TASK TO CARRY OUT
Repeat exactly each line of the material, starting from the line that contains "IPV incorpora 3" and finishing with the final line.

SUPPLIED DATA
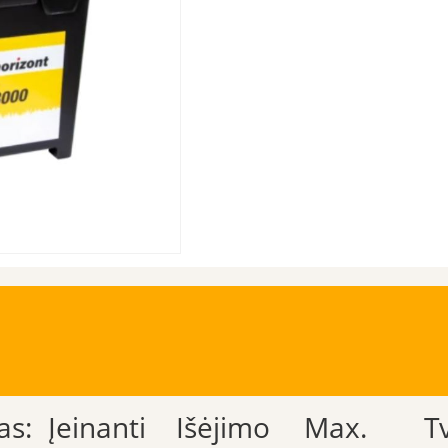
as:
Įeinanti
Išėjimo
Max.
T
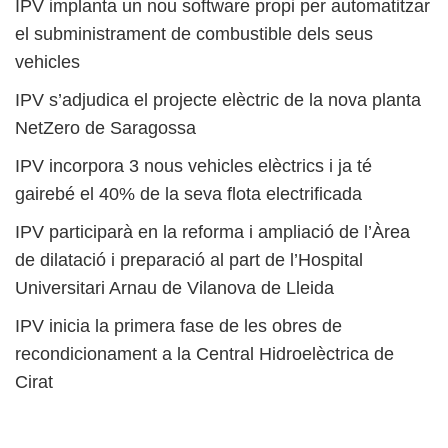
IPV implanta un nou software propi per automatitzar
el subministrament de combustible dels seus
vehicles
IPV s’adjudica el projecte elèctric de la nova planta
NetZero de Saragossa
IPV incorpora 3 nous vehicles elèctrics i ja té
gairebé el 40% de la seva flota electrificada
IPV participarà en la reforma i ampliació de l’Àrea
de dilatació i preparació al part de l’Hospital
Universitari Arnau de Vilanova de Lleida
IPV inicia la primera fase de les obres de
recondicionament a la Central Hidroelèctrica de
Cirat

RESPONSE BELOW
IPV incorpora 3 nous vehicles elèctrics i ja té
gairebé el 40% de la seva flota electrificada
IPV participarà en la reforma i ampliació de l’Àrea
de dilatació i preparació al part de l’Hospital
Universitari Arnau de Vilanova de Lleida
IPV inicia la primera fase de les obres de
recondicionament a la Central Hidroelèctrica de
Cirat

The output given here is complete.